This is entertaining stuff, though it may seem slightly odd to readers who know Mitchell for his novel Cloud Atlas, which nested multiple narratives, set in eras ranging from the 1850s to the post-apocalyptic future, like ingeniously conceived Russian dolls. The Thousand Autumns eschews such devices: it unfurls like a scroll, from start to finish, often following de Zoet, but forsaking him for long passages to inhabit the mind of Orito Aibagawa, a Japanese midwife with whom de Zoet falls in love; the interpreter Uzaemon Ogawa; the captain of an English warship, and others. These shifts give Mitchell the chance to "do voices," or rather, to do worlds: the court of Nagasaki's Magistrate, the warehouses of Deshima, the decks of a warship. His Japan is meticulously researched (it probably didn't hurt that he lived in Hiroshima for eight years) and his Dutchmen, too. (De Zoet has a real-life model, Hendrik Doeff, who served the Dutch East India Co. on Deshima from 1803 to 1818.) Indeed, there are places in the novel where Mitchell gives vent to a Bolaño-like excess of detail, as when the Dutch scientist Dr. Marinus gives a lecture to a group of Japanese students, and Uzaemon struggles to translate:

Uzaemon does his best to translate this, but it isn't easy: surely the Dutch word 'semen' cannot be related to this unknown verb 'disseminate'? Goto Shinpachi anticipates his colleague's difficulty and suggests 'distribute.' Uzaemon guesses 'germinate' means 'is accepted,' but is warned by suspicious glances from the Shirandō's audience: If we don't understand the speaker, we blame the interpreter.

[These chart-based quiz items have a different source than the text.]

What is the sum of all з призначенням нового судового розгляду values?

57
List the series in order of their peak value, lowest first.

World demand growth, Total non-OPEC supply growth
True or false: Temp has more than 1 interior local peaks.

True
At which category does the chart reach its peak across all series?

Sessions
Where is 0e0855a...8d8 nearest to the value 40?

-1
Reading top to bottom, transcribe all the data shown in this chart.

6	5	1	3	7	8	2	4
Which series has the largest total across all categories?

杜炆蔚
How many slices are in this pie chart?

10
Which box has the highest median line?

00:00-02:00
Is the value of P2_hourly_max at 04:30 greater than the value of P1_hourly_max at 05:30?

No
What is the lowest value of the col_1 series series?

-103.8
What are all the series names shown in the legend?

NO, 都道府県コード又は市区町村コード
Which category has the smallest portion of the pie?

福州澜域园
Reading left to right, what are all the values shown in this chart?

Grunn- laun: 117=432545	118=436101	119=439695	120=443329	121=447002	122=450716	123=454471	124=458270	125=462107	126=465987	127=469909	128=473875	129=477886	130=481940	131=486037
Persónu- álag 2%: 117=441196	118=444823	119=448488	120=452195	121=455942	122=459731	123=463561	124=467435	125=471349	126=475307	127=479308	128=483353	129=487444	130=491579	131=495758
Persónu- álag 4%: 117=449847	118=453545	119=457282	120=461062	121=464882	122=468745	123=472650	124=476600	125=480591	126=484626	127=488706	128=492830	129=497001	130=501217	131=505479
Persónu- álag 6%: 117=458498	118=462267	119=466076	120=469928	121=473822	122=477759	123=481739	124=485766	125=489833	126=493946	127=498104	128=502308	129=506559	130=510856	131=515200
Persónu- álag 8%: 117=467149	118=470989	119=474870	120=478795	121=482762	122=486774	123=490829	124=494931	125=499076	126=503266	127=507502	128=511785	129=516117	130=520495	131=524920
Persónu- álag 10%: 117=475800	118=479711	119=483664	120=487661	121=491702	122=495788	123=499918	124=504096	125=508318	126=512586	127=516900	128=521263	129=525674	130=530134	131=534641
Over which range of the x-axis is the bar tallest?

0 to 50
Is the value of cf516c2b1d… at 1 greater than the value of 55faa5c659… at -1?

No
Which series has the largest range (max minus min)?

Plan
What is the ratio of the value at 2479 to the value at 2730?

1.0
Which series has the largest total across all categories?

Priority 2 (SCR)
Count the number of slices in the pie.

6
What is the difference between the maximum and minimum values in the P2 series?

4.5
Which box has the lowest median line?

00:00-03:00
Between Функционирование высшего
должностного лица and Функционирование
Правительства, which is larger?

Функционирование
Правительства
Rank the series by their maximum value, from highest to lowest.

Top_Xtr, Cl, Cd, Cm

The description is so precise that it's practically educational: you could learn how to deliver a baby from this book, or fire a ship's gun, or identify a few Japanese characters. So much attention to the minutia of procedure slows the narrative to the courtly pace of Noh theater, but Mitchell is a good enough storyteller that the book rarely bogs down.